“Much of life is spiritually unexplored country.” (Twenty-Four Hours a Day: The Little Black Book, excerpt from today’s reading, July 3, 2019)
When I was a young boy growing up on a farm I southern Ohio, I didn’t have playmates or a lot of activities with which to occupy myself. So, I took up exploring. Exploring meant my mom fixing me a couple of mayonnaise sandwiches and a mason jar filled with grape Kool-aid. I would put them in an old, worn-out purse that my mom had kept. I would also usually include a New Testament and a small notebook and pencil to record maps and all my discoveries.

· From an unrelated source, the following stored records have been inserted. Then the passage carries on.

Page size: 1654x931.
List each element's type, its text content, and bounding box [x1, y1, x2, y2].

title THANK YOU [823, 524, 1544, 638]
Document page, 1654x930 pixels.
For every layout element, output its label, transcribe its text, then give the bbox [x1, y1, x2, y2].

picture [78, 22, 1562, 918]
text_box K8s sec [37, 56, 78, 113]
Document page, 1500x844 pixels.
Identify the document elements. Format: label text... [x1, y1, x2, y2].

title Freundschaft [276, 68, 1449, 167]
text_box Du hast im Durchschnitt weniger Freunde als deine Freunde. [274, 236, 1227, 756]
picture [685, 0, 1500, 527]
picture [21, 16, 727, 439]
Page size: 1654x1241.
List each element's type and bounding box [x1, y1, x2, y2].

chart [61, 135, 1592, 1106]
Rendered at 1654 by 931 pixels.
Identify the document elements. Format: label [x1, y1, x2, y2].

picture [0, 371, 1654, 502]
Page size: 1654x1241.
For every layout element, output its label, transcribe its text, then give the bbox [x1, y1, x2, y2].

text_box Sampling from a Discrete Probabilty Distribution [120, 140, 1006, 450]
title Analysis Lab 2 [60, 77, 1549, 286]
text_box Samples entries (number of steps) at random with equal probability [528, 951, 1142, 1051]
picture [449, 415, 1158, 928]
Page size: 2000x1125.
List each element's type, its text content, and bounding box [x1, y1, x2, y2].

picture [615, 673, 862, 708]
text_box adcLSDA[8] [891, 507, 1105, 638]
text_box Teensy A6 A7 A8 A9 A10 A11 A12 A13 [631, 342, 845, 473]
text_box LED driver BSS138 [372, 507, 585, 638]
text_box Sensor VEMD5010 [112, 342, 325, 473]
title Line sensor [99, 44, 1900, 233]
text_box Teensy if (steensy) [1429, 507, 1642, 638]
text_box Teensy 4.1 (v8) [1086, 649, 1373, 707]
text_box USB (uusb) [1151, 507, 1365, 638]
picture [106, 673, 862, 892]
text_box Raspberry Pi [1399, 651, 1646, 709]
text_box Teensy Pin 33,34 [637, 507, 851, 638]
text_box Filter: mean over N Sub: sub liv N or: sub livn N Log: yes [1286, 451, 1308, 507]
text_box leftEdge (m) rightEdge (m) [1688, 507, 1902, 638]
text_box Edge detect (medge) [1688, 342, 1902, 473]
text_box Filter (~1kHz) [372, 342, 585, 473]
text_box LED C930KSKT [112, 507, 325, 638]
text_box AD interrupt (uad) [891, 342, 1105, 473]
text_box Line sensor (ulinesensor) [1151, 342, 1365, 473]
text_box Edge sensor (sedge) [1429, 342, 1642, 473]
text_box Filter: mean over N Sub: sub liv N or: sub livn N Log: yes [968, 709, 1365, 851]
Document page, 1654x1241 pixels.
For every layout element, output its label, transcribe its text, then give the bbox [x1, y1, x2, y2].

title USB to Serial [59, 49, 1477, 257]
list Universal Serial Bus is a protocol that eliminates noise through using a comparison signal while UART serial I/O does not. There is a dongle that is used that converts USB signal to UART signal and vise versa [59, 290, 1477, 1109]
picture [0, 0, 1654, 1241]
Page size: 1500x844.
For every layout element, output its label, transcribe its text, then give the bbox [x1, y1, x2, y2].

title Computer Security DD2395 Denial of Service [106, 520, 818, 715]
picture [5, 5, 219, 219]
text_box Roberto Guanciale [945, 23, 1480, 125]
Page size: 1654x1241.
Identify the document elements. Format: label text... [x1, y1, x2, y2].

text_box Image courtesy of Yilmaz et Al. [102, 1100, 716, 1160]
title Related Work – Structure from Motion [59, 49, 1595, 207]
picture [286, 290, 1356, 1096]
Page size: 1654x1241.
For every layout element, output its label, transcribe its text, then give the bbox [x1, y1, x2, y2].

I gradually extended my range of exploring to the edge of our farm, and eventually, way beyond our farm. Later, when I told my mom how far I had gone as a little guy, she was a bit mortified—if you can be a bit mortified—by how far I had traveled in my peregrinations. I suspect that Columbus and other explorers had to wait until their mothers were dead before they set out.
As with all explorers, I have sometimes gotten lost. Sometimes, I have not treated my traveling companions with kindness and respect. Sometimes, I have not treated the lands or people I’ve discovered in a caring way. Sometimes, I’ve been abusive.
But I continue to explore. I value my fellow explorers much more now, and I treat the places, things, and people I discover with more kindness and respect.
God is infinite. That means that there are no boundaries to God. So, I plan to keep on exploring forever.
Crank out the mayonnaise, grape Kool-Aid, and my wife’s old purse. Today, I’m going exploring!
NAS 2 Chronicles 6:18 “But will God indeed dwell with mankind on the earth? Behold, heaven and the highest heaven cannot contain Thee; how much less this house which I have built.”
This is Solomon’s prayer of dedication at the completion of the temple in Jerusalem. God’s glory falls only after Solomon finishes his prayer, acknowledging that God cannot be contained in any building (2 Chronicles 7:1). In the somewhat parallel telling of story in 1 Kings 8, Solomon only mentions God’s uncontainableness after God’s glory has filled the temple (8:27). As with all profound truths, there are several ways in which the story should and indeed, must, be told in order to convey the truth.
But in both versions of the story, one truth is front and center: God is not containable. The most elaborate, ornate, expensive, well-built building in the world cannot contain the LORD God.
God is uncontainable. No space, no person, no collection of persons, no institution, no doctrine, no political party, can contain God. God is uncontainable. The technical, theological, Latin-based word for this aspect of God is “infinity.” God is infinite—i.e., God has no limits.
And yet, I am forever battling the urge to treat God as if God were nuclear waste. I am always trying to contain God.
Why? The answer is simple: I want to be God. The first step in being God is containing God.
But, of course, the True God is not containable. So . . .
I pretend that God is containable, and that I am God! See how simple it is!
O God—and no, I am not talking to myself—please deliver me from my attempts at containing you. Help me to live in the truth of your uncontainableness today. (According to my spell checker, “uncontainableness” is not a word. My spell checker doesn’t even have a suggestion as to what word would work here. I will add the word to the dictionary.)
There! The red line under the word has been removed. Oh, Uncontainable God, help me not simply to add the word “uncontainable” to my lexicon, but to add it also to the heart’s lexicon of daily obedience. Help me to live in the reality of your uncontainableness, and not only to live in that reality, but to be swept away by that reality.